- [Records for the task]:
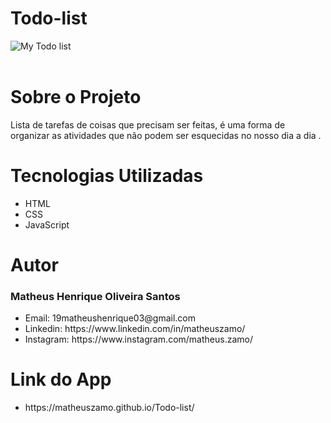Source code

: # Todo-list

![My Todo list](https://user-images.githubusercontent.com/78445566/223077868-1e4dfe14-b06f-403d-8da0-c3daa510a607.png)<br><br>
<h1>Sobre o Projeto</h1>
Lista de tarefas de coisas que precisam ser feitas, é uma forma de organizar as atividades que não podem ser esquecidas no nosso dia a dia .
<h1>Tecnologias Utilizadas</h1>
<ul>
  <li>HTML</li>
  <li>CSS</li>
  <li>JavaScript</li>
</ul>
<h1>Autor</h1>
<h3>Matheus Henrique Oliveira Santos</h3>
<ul>
  <li>Email: 19matheushenrique03@gmail.com</li>
  <li>Linkedin: https://www.linkedin.com/in/matheuszamo/</li>
  <li>Instagram: https://www.instagram.com/matheus.zamo/</li>
</ul>
<h1>Link do App</h1>
<ul>
<li>https://matheuszamo.github.io/Todo-list/</li>
</ul>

- [Exercise]:
Produce a verbatim transcription of every line in the listing, images omitted.

- [Exercise solution]:
Source code

: # Todo-list

![My Todo list](https://user-images.githubusercontent.com/78445566/223077868-1e4dfe14-b06f-403d-8da0-c3daa510a607.png)<br><br>
<h1>Sobre o Projeto</h1>
Lista de tarefas de coisas que precisam ser feitas, é uma forma de organizar as atividades que não podem ser esquecidas no nosso dia a dia .
<h1>Tecnologias Utilizadas</h1>
<ul>
  <li>HTML</li>
  <li>CSS</li>
  <li>JavaScript</li>
</ul>
<h1>Autor</h1>
<h3>Matheus Henrique Oliveira Santos</h3>
<ul>
  <li>Email: 19matheushenrique03@gmail.com</li>
  <li>Linkedin: https://www.linkedin.com/in/matheuszamo/</li>
  <li>Instagram: https://www.instagram.com/matheus.zamo/</li>
</ul>
<h1>Link do App</h1>
<ul>
<li>https://matheuszamo.github.io/Todo-list/</li>
</ul>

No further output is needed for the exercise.